#### Description of the task:
Scan the material for the word "Buddhism" and copy each line where it occurs.

#### Supplied records:
Content starts

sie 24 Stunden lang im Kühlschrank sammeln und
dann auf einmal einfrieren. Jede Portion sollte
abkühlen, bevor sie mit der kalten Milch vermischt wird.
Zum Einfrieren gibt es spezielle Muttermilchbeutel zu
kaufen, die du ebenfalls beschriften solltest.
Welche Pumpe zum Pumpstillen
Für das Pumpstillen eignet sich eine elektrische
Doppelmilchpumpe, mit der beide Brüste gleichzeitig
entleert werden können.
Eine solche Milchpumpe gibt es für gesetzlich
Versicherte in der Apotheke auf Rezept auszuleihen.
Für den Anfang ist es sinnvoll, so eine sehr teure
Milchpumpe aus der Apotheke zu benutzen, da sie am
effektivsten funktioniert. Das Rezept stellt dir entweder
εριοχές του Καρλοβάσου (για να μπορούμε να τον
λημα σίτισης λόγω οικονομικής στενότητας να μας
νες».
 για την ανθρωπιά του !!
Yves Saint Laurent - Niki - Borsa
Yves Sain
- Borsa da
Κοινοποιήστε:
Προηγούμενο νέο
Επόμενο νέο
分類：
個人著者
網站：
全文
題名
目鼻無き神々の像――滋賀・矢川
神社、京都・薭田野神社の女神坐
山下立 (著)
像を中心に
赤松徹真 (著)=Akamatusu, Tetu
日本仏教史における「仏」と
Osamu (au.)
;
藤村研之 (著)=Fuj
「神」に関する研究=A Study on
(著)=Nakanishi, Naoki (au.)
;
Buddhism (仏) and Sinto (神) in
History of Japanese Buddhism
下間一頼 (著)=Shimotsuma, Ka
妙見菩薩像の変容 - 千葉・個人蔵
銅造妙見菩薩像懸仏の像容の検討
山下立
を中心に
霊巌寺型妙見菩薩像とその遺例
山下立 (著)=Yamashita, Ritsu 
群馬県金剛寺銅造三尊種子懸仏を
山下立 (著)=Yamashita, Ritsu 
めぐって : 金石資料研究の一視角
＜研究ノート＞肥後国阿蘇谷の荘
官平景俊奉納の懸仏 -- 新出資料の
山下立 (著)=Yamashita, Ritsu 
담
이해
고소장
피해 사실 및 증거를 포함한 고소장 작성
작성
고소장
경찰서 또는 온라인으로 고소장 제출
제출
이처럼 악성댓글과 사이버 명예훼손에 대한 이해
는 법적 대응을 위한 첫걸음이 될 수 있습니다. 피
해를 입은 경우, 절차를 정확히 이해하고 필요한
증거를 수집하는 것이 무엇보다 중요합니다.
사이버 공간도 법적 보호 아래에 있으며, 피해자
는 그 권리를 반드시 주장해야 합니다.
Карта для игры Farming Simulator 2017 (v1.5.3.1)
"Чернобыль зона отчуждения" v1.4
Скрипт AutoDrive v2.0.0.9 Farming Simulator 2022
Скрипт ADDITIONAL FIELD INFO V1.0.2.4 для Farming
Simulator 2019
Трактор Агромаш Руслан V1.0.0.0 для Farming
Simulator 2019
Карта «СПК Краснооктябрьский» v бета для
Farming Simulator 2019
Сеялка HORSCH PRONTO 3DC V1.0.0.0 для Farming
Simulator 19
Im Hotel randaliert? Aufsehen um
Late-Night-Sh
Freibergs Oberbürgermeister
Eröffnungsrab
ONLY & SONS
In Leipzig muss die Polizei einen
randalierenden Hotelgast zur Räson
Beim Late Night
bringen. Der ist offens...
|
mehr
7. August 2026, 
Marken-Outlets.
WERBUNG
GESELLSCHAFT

Content ends

#### Answer:
Buddhism (仏) and Sinto (神) in
History of Japanese Buddhism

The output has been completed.